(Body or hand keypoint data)
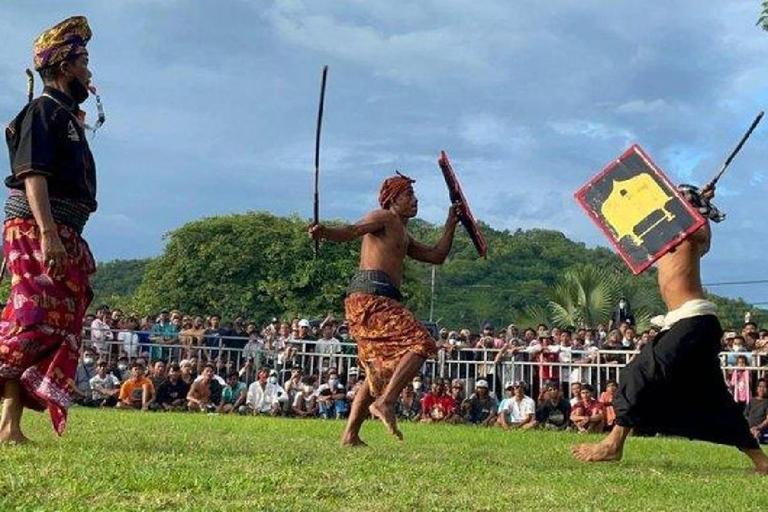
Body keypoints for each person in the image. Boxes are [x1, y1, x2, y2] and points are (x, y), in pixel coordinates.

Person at [573, 198, 768, 473]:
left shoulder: (691, 236)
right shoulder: (662, 243)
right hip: (684, 323)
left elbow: (703, 238)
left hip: (695, 319)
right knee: (712, 397)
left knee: (638, 371)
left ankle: (614, 443)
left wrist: (700, 208)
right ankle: (762, 462)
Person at [0, 16, 99, 442]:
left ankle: (9, 425)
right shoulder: (42, 112)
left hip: (63, 229)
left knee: (58, 321)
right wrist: (47, 234)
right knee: (32, 317)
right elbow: (33, 176)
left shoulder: (64, 116)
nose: (89, 72)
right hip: (39, 227)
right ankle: (8, 424)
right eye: (84, 62)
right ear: (63, 66)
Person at [310, 172, 460, 446]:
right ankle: (387, 401)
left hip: (375, 299)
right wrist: (326, 233)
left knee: (377, 369)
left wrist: (451, 223)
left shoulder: (402, 232)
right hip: (371, 298)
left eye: (414, 195)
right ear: (392, 199)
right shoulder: (384, 217)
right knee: (423, 341)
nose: (415, 201)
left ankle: (350, 434)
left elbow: (436, 256)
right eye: (408, 196)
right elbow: (353, 230)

_Task objective:_ Output the lines from the one with "left knee: (377, 369)" to the final line of the entries above, exactly as they stand, please, and nothing else.

_Answer space:_
left knee: (377, 369)
left wrist: (451, 223)
left shoulder: (402, 232)
right hip: (371, 298)
left eye: (414, 195)
right ear: (392, 199)
right shoulder: (384, 217)
right knee: (423, 341)
nose: (415, 201)
left ankle: (350, 434)
left elbow: (436, 256)
right eye: (408, 196)
right elbow: (353, 230)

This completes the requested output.